Mein Problem ist jedoch erstmal nur die Straße zu überqueren, denn ich benötige Geld und gegenüber ist ein ATM sichtbar. Das Warten auf eine rote Ampel kann ich mir sparen. Der Mopedstrom wird nie abreißen. Also mache ich das was in den Reiseführern als einzige Variante beschrieben wird und laufe einfach los auf die stark befahrene Straße. Ich fühle mich wie ein Objekt, das in einem Windkanal gehalten wird. Die Mopeds bilden einen Strom der mich umgibt, aber nie berührt. Das alles funktioniert super, so lange man nur eine Regel beachtet. Nicht stehenbleiben! Ich vertraue darauf und zwinge mich die Straße in einem ruhigen, aber kontinuierlichen Tempo zu überqueren. Angelangt auf der anderen Straßenseite bin ich etwas Stolz auf mich.
Im Hotel nehme ich mir vor nicht schlafen zu gehen und dem jetlag entgegenzuwirken und einfach abends zur geregelter Zeit schlafen zu gehen. Aber kurz kann man ja mal gucken, wie sich das Bett so liegt. Vier Stunden später stehe ich wieder auf. Was zu essen muss her und das schnell. Ich stopfe mir ein Paar Geldscheine in die Hosentasche und laufe los.

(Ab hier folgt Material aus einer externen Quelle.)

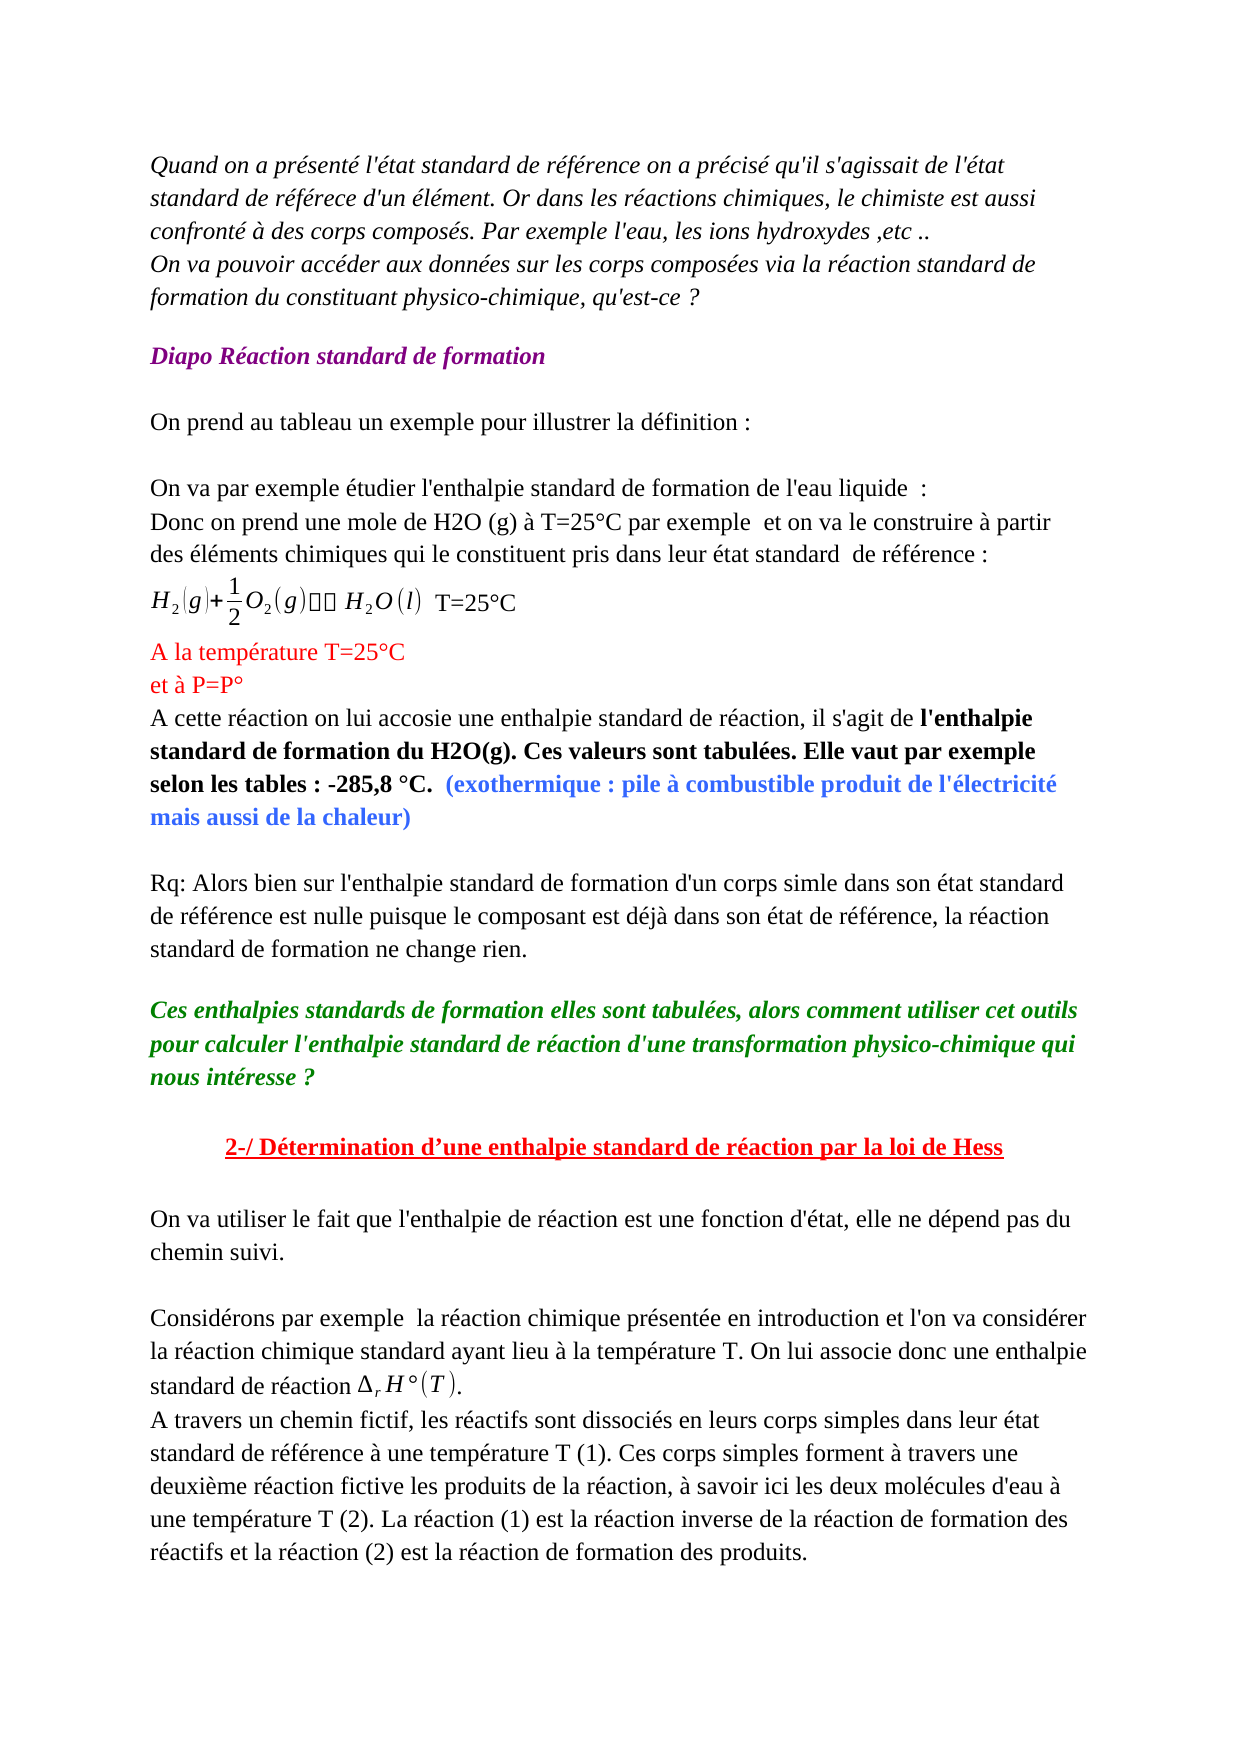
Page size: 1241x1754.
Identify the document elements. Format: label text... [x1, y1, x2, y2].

In der ersten Querstraße scheint viel los zu sein. Ich biege ein. In einem Imbiss sehe ich viele Leute pampig geratene Röllchen in sich hineinstopfen. Ich bestelle mir auch ein Paar. Bis heute ist mir nicht klar, was das eigentlich war. Irgendwas aus Reis schätzungsweise. Es schmeckte großartig.
Ich schlendere noch ein wenig durch die Straßen, vorbei am B52 Museum, vor dessen Eingang verschieden Kriegsmaschinerien aufgereiht sind, sowohl wie auch eine mehr oder weniger vollständig zusammengepusselte, abgeschossene, B52. Der Anblick ist verwirrend. Eigentlich wirkt hier rein gar nichts als wäre das hier noch vor knapp 40 Jahren ein Kriegsschauplatz gewesen und nun das. Die Tafeln an den einzelnen Wrackteilen geben Auskunft darüber in welchem Stadtteil die Teile zusammengetragen wurden. Nicht unweit vom Museum entfernt liegt noch ein letztes, verbleibendes Teil im Huu Tiep See. Der Bomber wurde am 27. Dezember 1972, während des sogenannten „Christmas Bombing“ Einsatzes der Amerikaner, vom Himmel geholt. Das Flakgeschütz welches den entscheidenden Treffer erzielte steht gegenüber vom Wrack.
Mit gemischten Gefühlen schlendere ich wieder zurück ins Hotel und gehe pennen.